Embora haja entendimento de que esse método de controle do condenado fira a dignidade da pessoa humana por ser vexatório e invadir excessivamente a intimidade do sentenciado, assim não entendemos.

A pessoa que cumpre pena perde ou tem restringido certos direitos fundamentais próprios do homem livre, como a liberdade e a intimidade. Cabe ao Estado o controle do sentenciado, que, durante a execução da pena, deve observar uma série de deveres, dentre os quais o seu monitoramento eletrônico, quando determinado judicialmente.

Não é razoável o cumprimento de uma sanção penal sem fiscalização que funcione a contento. A ausência de adequado controle do apenado não favorece a ressocialização, além de, em determinadas situações, deixar a sociedade à mercê de indivíduos que poderão colocá-la em risco.

Não se trata de meio vexatório, uma vez que o aparato será o menos visível possível. É muito pior para o sentenciado ser fiscalizado por policiais em seu trabalho ou residência.

Ademais, o instrumento não será empregado em todas as hipóteses, mas quando o magistrado, de acordo com o caso concreto, entender necessário para que a pena seja devidamente executada e cumprida.

O que não é aceitável é que sejam executadas penas sem o controle adequado, como se fossem de faz de conta. As finalidades da pena devem ser buscadas e o monitoramento eletrônico é um instrumento eficaz para que isso ocorra.

A Lei aprovada pelo Congresso Nacional possibilitava a fiscalização por meio eletrônico em outras hipóteses, como no livramento condicional, no “sursis” e em penas restritivas de direitos que implicassem limitação de horário ou de freqüência a determinados lugares.

Infelizmente, com uma argumentação pífia, foram vetados os dispositivos legais que permitiam a monitoração nesses casos. Diz a mensagem de veto:

“A adoção do monitoramento eletrônico no regime aberto, nas penas restritivas de direito, no livramento condicional e na suspensão condicional da pena contraria a sistemática de cumprimento de pena prevista no ordenamento jurídico brasileiro e, com isso, a necessária individualização, proporcionalidade e suficiência da execução penal. Ademais, o projeto aumenta os custos com a execução penal sem auxiliar no reajuste da população dos presídios, uma vez que não retira do cárcere quem lá não deveria estar e não impede o ingresso de quem não deva ser preso”.

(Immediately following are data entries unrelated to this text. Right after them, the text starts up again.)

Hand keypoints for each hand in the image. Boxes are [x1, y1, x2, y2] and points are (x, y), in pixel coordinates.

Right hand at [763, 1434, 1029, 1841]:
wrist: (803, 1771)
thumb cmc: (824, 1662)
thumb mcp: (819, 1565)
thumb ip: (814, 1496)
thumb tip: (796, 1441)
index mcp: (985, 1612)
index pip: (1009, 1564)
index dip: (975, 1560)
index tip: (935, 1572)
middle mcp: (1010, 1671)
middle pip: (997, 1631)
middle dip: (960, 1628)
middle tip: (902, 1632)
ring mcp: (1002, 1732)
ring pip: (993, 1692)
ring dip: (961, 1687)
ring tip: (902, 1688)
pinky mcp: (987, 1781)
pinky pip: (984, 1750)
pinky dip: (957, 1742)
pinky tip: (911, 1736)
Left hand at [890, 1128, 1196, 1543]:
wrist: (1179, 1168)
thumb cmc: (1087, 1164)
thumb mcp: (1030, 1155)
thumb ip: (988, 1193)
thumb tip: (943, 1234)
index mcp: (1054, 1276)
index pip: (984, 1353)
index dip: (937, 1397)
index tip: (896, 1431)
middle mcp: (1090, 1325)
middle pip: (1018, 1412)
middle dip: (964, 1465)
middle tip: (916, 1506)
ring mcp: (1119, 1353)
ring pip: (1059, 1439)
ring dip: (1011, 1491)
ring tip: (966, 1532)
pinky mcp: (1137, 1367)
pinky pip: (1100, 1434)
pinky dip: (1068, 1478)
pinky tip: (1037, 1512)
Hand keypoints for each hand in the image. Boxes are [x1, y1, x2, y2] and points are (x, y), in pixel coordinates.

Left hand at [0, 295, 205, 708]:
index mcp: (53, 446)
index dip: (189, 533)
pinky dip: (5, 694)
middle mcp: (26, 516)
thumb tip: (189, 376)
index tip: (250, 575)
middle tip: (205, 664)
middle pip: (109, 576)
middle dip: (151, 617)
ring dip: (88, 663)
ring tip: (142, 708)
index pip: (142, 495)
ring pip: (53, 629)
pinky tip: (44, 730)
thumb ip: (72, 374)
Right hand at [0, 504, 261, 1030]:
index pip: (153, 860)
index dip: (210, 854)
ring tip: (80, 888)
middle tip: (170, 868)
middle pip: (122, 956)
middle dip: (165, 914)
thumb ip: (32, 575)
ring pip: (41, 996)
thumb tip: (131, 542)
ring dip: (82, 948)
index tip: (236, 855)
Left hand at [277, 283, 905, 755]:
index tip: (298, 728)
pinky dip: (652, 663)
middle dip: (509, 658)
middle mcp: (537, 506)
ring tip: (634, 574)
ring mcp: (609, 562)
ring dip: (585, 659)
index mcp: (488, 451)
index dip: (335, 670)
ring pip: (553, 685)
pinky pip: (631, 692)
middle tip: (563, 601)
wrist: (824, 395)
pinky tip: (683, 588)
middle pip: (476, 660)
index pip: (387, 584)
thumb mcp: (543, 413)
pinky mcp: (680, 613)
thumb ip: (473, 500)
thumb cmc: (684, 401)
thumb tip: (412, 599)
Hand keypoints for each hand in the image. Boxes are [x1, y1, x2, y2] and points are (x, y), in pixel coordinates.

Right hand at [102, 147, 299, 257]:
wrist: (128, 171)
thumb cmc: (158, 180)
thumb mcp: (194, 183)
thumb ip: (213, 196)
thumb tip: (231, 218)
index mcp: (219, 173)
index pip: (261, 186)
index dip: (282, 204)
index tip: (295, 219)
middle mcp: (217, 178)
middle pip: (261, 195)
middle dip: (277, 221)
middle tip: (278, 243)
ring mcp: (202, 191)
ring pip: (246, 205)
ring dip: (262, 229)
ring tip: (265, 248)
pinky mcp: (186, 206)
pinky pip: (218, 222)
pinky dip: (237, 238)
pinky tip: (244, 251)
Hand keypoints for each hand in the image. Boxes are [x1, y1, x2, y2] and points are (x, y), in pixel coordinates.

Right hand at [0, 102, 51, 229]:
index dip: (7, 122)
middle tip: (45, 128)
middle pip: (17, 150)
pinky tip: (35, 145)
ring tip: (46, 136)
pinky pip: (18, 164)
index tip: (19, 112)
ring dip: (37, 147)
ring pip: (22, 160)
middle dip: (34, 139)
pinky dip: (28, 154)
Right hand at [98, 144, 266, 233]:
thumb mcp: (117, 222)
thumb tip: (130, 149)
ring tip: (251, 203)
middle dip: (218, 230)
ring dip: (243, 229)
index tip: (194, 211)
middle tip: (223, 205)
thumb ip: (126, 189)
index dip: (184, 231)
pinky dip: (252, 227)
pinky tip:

A adoção da monitoração eletrônica, contrariamente ao sustentado pela Presidência da República, vem, justamente, a possibilitar a adequada individualização e suficiência da execução das penas, já que o condenado estará sendo fiscalizado e terá de cumprir corretamente a sanção que lhe foi aplicada.

Também não há violação ao princípio da proporcionalidade, uma vez que tão-somente é exigido do condenado que cumpra corretamente a sanção e as condições que lhe foram impostas por ocasião do gozo de benefício legal.

É certo que há custo para a implementação da monitoração, mas nada de extraordinário que impossibilite a adoção do novo sistema de controle de condenados.

O que não nos parece razoável é que, a pretexto de a monitoração eletrônica não “esvaziar as cadeias”, deixe de ser implementada e as penas continuem a ser executadas sem a necessária e adequada fiscalização.

Monitoração eletrônica não pode deixar de ser aplicada por não esvaziar as cadeias

Esperamos que o Congresso Nacional se mobilize para derrubar o veto Presidencial e, com isso, possamos ter um adequado sistema de execução de penas em meio aberto.